Услышав это мое замечание, он раздраженно фыркнул.
— Да, я сейчас не в самом лучшем состоянии.
— Знаю, Джеси, — сказал я и после паузы добавил: — Ну что ж, увидимся вечером.
— Может быть, мы будем репетировать, — сообщил он.
— Да, конечно, но потом нам хотелось бы с тобой встретиться, мне и Тине, выпить по бокалу вина.
— Я сделаю, что смогу, — сказал Джеси.
Сделаю, что смогу. (Я ведь не прошу тебя добровольно сдать донорскую кровь, сынок.)
Мне совсем не хотелось его оттолкнуть, он и так был уже далеко, очень далеко, на привязке, которая неведомым образом совсем истончилась. Стала такой тонкой, что ее ничего не стоило оборвать совсем. Я с ним попрощался.
День был на удивление хорош, солнце просто слепило, деревья стояли голые, по небу легко скользили облака. День выдался просто нереальный.

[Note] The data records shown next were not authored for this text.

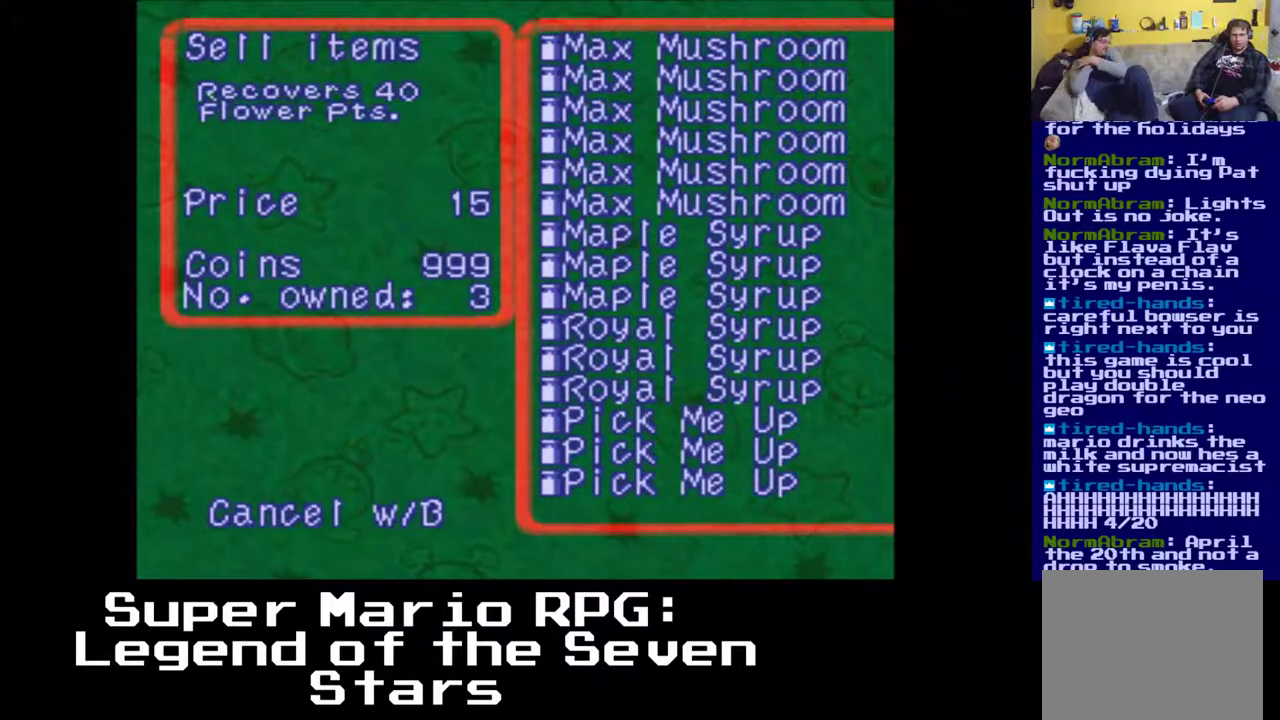
{"buttons": [], "left_stick": "center", "events": []}
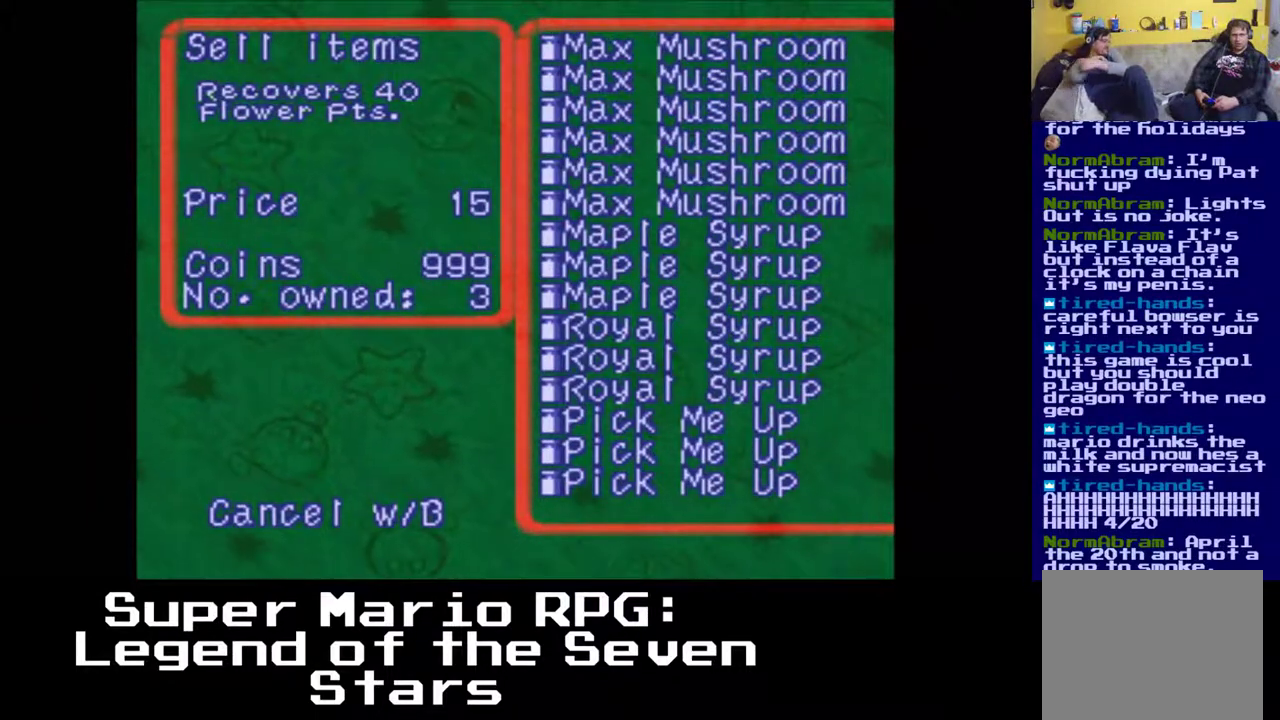
{"buttons": [], "left_stick": "center", "events": []}
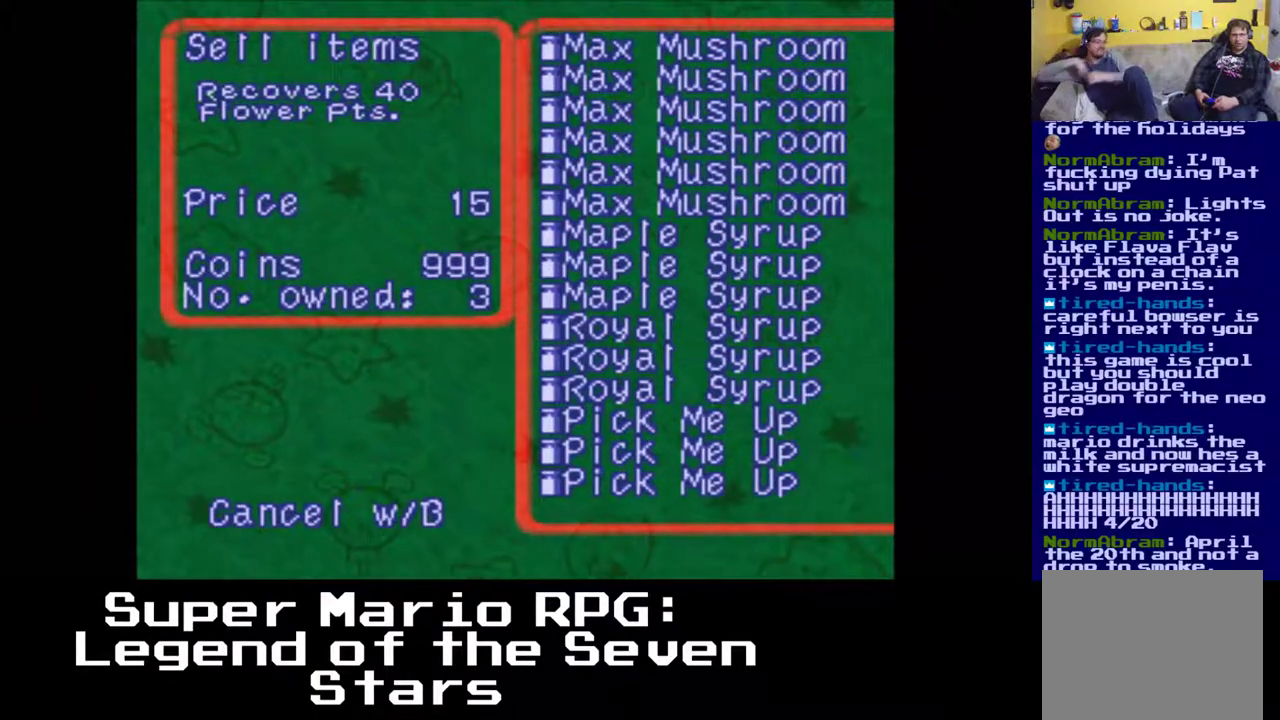
{"buttons": [], "left_stick": "center", "events": []}
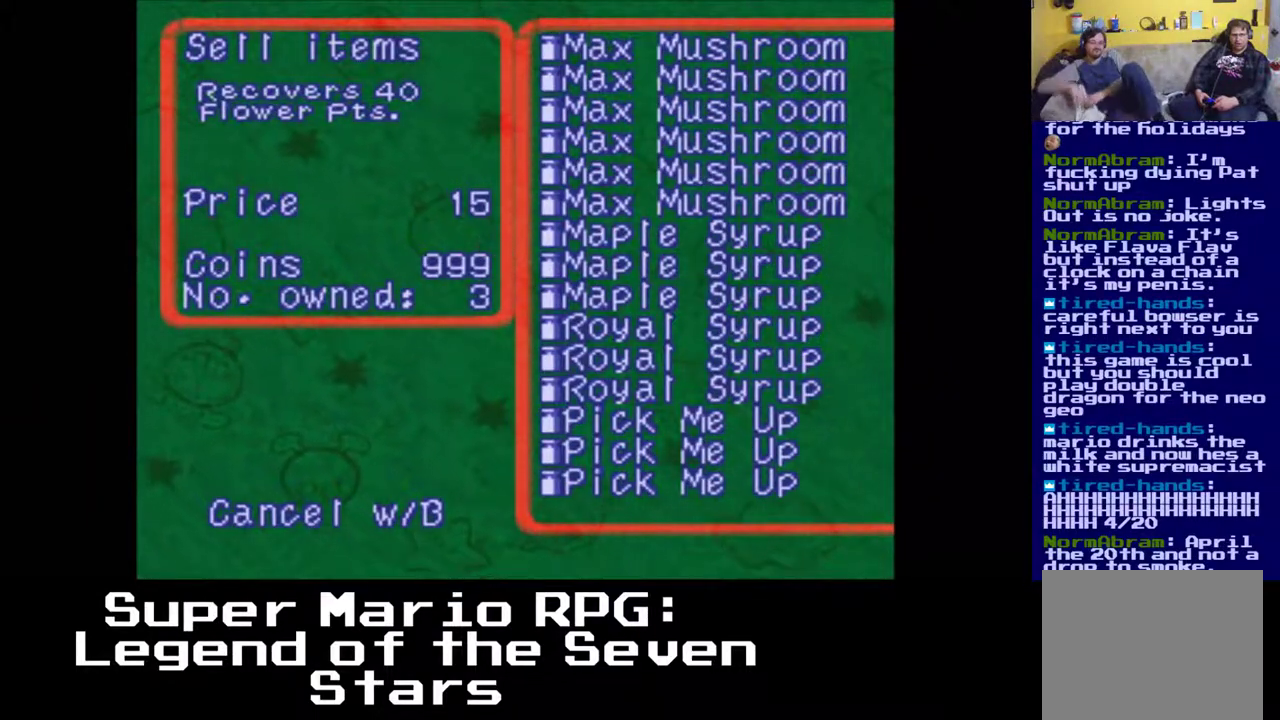
{"buttons": [], "left_stick": "center", "events": []}
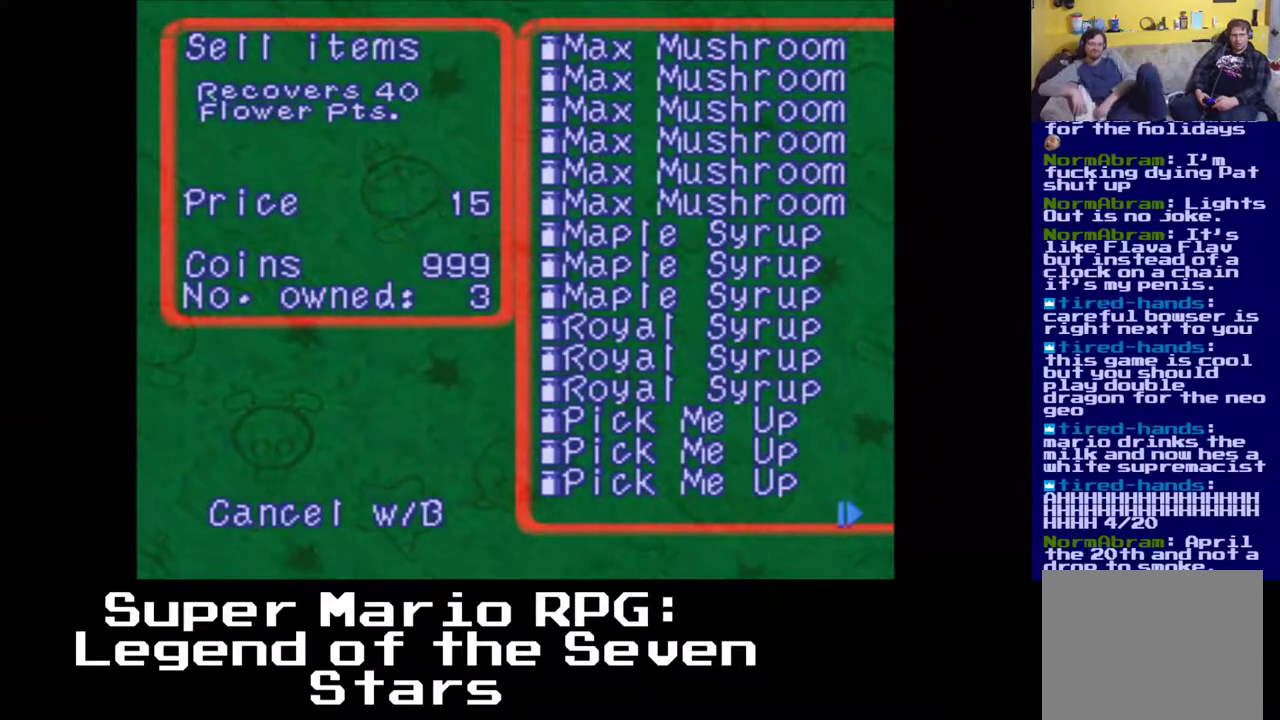
{"buttons": [], "left_stick": "center", "events": []}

Сразу после полудня телефон зазвонил снова. Голос Джеси звучал вяло, глухо, без всяких интонаций.
— Прости, что я тебе соврал, — сказал он. Пауза. — Я принимал прошлой ночью наркотики. Сейчас я в больнице. Я сначала думал, что у меня стало плохо с сердцем, потом отнялась левая рука, и я вызвал «скорую».
— Только этого еще не хватало! — еле выдавил я из себя.
— Прости меня, пап.
— Где ты сейчас?
Джеси назвал больницу.
— Где это, черт возьми?
Я понял, что он прикрыл трубку рукой. Через некоторое время Джеси назвал мне адрес.
— Ты там где, в приемной? — спросил я.
— Нет. Я здесь с медсестрами. В кровати.
— Лежи там и жди меня.
Пока я одевался, позвонила его мать. У нее неподалеку была репетиция, и она хотела зайти к нам перекусить.
Я взял машину Тины, подобрал по дороге Мэгги, и в тот яркий солнечный день мы поехали в больницу. Доехав, запарковались, прошли мили три по бесконечным коридорам, поговорили с кем-то в приемном покое, прошли через массу автоматических дверей, разъезжающихся в разные стороны, мимо шутивших медсестер, мимо фельдшеров в голубых одеждах и дежурных врачей, повернули налево, потом направо к кровати номер 24. На ней лежал он. Бледный как смерть. Глаза его походили на мрамор, губы потемнели и потрескались. Под ногтями скопилась грязь. Над его головой негромко попискивал кардиомонитор.